Brother Luc (the venerable and monumental Michael Lonsdale) treas villagers with salves and kisses. He is old and asthmatic, but he is seeing 150 patients a day now, because they are suffering from stress. Shielded as they are, the monks know the whole country is in turmoil. Anyway, early on the GIA leader Ali Fayattia (Farid Larbi) confronts Christian, demanding medical treatment for one of their wounded. Christian manages to put him off, quoting the Qur'an. Fayattia comes across as religious; he repeats back in Arabic the Qur'anic lines Christian has quoted in French, and he's respectful of the fact that, unbeknownst to him, it is Christmas.

In the past, and still in Hollywood, a story of this kind would never be depicted so authentically. Though Beauvois by intention isn't following events literally, the people, the language, and the locales look, sond, and feel right. The monk's knowledge of and respect for local custom and a fair smattering of Arabic are established. So is their naiveté. When their Peugeot station wagon breaks down on the road, a group of local women restart if for them; they haven't a clue. There are dozens of details establishing the monks' rootedness in the place and their interaction with the people.

But this doesn't answer the question: why are French Christian monks in this strictly Muslim country? Notably, Croatian workers get their throats cut. The monks have a more important status. Doing peaceful work in a place of conflict always seems crazy or impossible, whether the doers are religious or secular. This is a question the film doesn't answer. But by the end one comes to respect the monks on their own terms. A decision can't always be judged by its consequences. This is a remarkable film because is confronts issues and beliefs in real-world terms within the otherworldly milieu of monastic life. Music consists mostly of the a capella singing of verses by the eight monks in a little chapel; toward the end, when their decision has finally been made, there is a kind of celebration where Luc opens bottles of wine and turns on a radio playing Swan Lake, which takes on a remarkable sacramental air Tchaikovsky may never have imagined. This is one of a number of bold and original decisions by Beauvois who manages almost magically to do something new within the format of classical filmmaking. He has justifiable confidence in his actors, both very individual and very much an ensemble, whose every gesture seems special and human. Yes, this is serious stuff, and the eight monks are painted in saintly colors. Is their something wrong with dignifying human courage? Caroline Champetier's photography, beautiful throughout for its clarity of light, evokes the Last Supper, and the director, in a French pun at a Q&A, connected metteur en scène, film director, with La Cène, The Last Supper.

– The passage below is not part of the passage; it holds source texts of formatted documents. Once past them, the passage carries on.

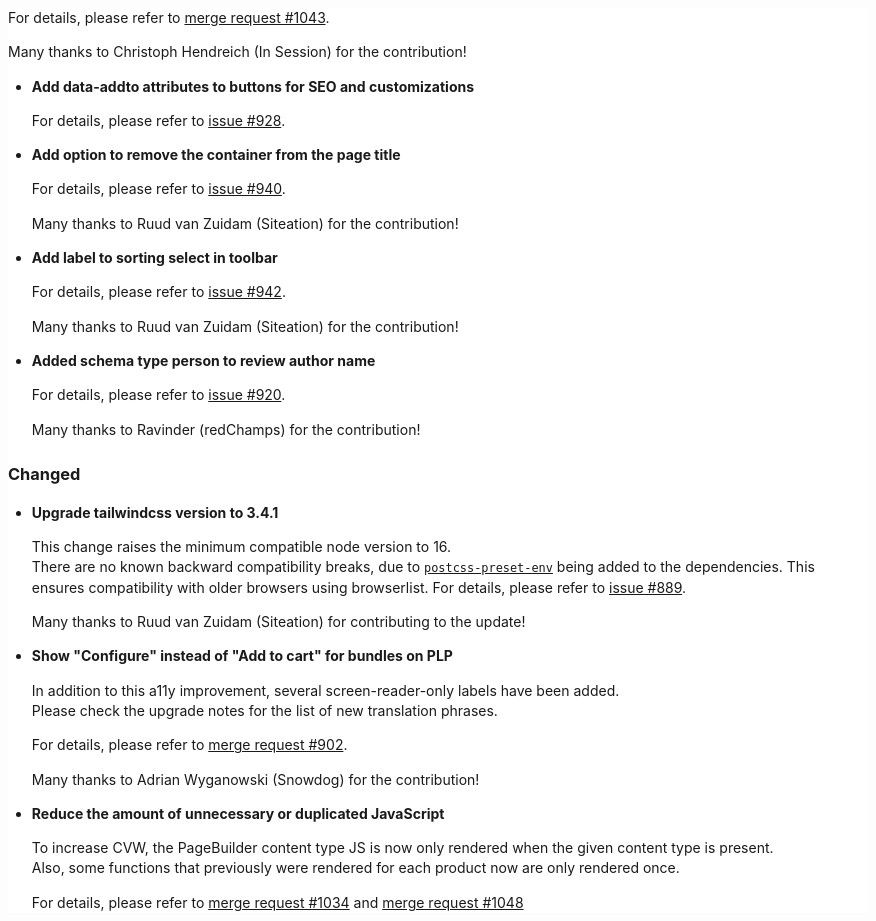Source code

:   For details, please refer to [merge request #1043](https://gitlab.hyva.io/hyva-themes/magento2-default-theme/-/merge_requests/1043).

  Many thanks to Christoph Hendreich (In Session) for the contribution!

- **Add data-addto attributes to buttons for SEO and customizations**

  For details, please refer to [issue #928](https://gitlab.hyva.io/hyva-themes/magento2-default-theme/-/issues/928).

- **Add option to remove the container from the page title**

  For details, please refer to [issue #940](https://gitlab.hyva.io/hyva-themes/magento2-default-theme/-/issues/940).

  Many thanks to Ruud van Zuidam (Siteation) for the contribution!

- **Add label to sorting select in toolbar**

  For details, please refer to [issue #942](https://gitlab.hyva.io/hyva-themes/magento2-default-theme/-/issues/942).

  Many thanks to Ruud van Zuidam (Siteation) for the contribution!

- **Added schema type person to review author name**

  For details, please refer to [issue #920](https://gitlab.hyva.io/hyva-themes/magento2-default-theme/-/issues/920).

  Many thanks to Ravinder (redChamps) for the contribution!

### Changed

- **Upgrade tailwindcss version to 3.4.1**

  This change raises the minimum compatible node version to 16.  
  There are no known backward compatibility breaks, due to [`postcss-preset-env`](https://preset-env.cssdb.org/) being added to the dependencies.  This ensures compatibility with older browsers using browserlist.
  For details, please refer to [issue #889](https://gitlab.hyva.io/hyva-themes/magento2-default-theme/-/issues/889).

  Many thanks to Ruud van Zuidam (Siteation) for contributing to the update!

- **Show "Configure" instead of "Add to cart" for bundles on PLP**

  In addition to this a11y improvement, several screen-reader-only labels have been added.  
  Please check the upgrade notes for the list of new translation phrases.

  For details, please refer to [merge request #902](https://gitlab.hyva.io/hyva-themes/magento2-default-theme/-/merge_requests/902).

  Many thanks to Adrian Wyganowski (Snowdog) for the contribution!

- **Reduce the amount of unnecessary or duplicated JavaScript**

  To increase CVW, the PageBuilder content type JS is now only rendered when the given content type is present.  
  Also, some functions that previously were rendered for each product now are only rendered once.

  For details, please refer to [merge request #1034](https://gitlab.hyva.io/hyva-themes/magento2-default-theme/-/merge_requests/1034) and [merge request #1048](https://gitlab.hyva.io/hyva-themes/magento2-default-theme/-/merge_requests/1048)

The monks refine their decision to the point of purity. But the situation wasn't simple. The villagers seem to love the monks, but authorities see them as as colonial remnants, protecting them only out of duty. A military officer has an unfriendly look. Recent findings show when taken hostage the monks may have died by military error rather then the hand of the as yet unidentified hostage takers.

Des hommes et des dieux, 122 minutes, in French and Algerian Arabic, was seen and reviewed as part of the New York Film Festival at Lincoln Center 2010. It premiered at Cannes, where it received the Grand Prix, and opened September 8, 2010 in Paris, where it has received high praise from critics of all stripes.